== Task brief ==
Copy every line of the entries below character for character, keeping each in its original order.

--- BEGIN Data extract ---

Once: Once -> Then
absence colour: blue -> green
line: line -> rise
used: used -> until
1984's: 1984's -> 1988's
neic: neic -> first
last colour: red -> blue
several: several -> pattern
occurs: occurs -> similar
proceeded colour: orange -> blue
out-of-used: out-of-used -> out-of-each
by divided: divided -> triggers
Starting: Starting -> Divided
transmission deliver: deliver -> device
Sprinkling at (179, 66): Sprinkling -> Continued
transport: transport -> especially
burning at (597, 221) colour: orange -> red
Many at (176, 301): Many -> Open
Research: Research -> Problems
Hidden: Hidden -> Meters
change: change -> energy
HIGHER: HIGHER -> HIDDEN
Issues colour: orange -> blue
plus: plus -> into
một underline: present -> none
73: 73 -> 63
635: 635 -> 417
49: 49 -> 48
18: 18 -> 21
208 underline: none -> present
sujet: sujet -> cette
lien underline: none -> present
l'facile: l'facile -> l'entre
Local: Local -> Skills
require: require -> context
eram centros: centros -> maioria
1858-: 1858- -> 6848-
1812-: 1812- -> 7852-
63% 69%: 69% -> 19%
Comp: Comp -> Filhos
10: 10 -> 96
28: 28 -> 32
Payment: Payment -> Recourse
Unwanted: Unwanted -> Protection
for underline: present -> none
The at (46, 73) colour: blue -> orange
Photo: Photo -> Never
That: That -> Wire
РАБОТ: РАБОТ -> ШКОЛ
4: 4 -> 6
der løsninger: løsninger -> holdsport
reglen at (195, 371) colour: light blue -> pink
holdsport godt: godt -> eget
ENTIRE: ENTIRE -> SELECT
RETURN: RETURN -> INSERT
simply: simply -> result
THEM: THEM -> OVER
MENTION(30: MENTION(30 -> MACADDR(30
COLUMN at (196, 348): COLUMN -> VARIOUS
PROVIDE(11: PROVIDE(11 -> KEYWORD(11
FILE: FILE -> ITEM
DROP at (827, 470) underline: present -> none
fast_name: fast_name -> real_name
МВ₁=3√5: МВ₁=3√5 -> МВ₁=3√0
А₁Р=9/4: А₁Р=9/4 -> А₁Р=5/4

--- END Data extract ---

== Exercise output ==
Once: Once -> Then
absence colour: blue -> green
line: line -> rise
used: used -> until
1984's: 1984's -> 1988's
neic: neic -> first
last colour: red -> blue
several: several -> pattern
occurs: occurs -> similar
proceeded colour: orange -> blue
out-of-used: out-of-used -> out-of-each
by divided: divided -> triggers
Starting: Starting -> Divided
transmission deliver: deliver -> device
Sprinkling at (179, 66): Sprinkling -> Continued
transport: transport -> especially
burning at (597, 221) colour: orange -> red
Many at (176, 301): Many -> Open
Research: Research -> Problems
Hidden: Hidden -> Meters
change: change -> energy
HIGHER: HIGHER -> HIDDEN
Issues colour: orange -> blue
plus: plus -> into
một underline: present -> none
73: 73 -> 63
635: 635 -> 417
49: 49 -> 48
18: 18 -> 21
208 underline: none -> present
sujet: sujet -> cette
lien underline: none -> present
l'facile: l'facile -> l'entre
Local: Local -> Skills
require: require -> context
eram centros: centros -> maioria
1858-: 1858- -> 6848-
1812-: 1812- -> 7852-
63% 69%: 69% -> 19%
Comp: Comp -> Filhos
10: 10 -> 96
28: 28 -> 32
Payment: Payment -> Recourse
Unwanted: Unwanted -> Protection
for underline: present -> none
The at (46, 73) colour: blue -> orange
Photo: Photo -> Never
That: That -> Wire
РАБОТ: РАБОТ -> ШКОЛ
4: 4 -> 6
der løsninger: løsninger -> holdsport
reglen at (195, 371) colour: light blue -> pink
holdsport godt: godt -> eget
ENTIRE: ENTIRE -> SELECT
RETURN: RETURN -> INSERT
simply: simply -> result
THEM: THEM -> OVER
MENTION(30: MENTION(30 -> MACADDR(30
COLUMN at (196, 348): COLUMN -> VARIOUS
PROVIDE(11: PROVIDE(11 -> KEYWORD(11
FILE: FILE -> ITEM
DROP at (827, 470) underline: present -> none
fast_name: fast_name -> real_name
МВ₁=3√5: МВ₁=3√5 -> МВ₁=3√0
А₁Р=9/4: А₁Р=9/4 -> А₁Р=5/4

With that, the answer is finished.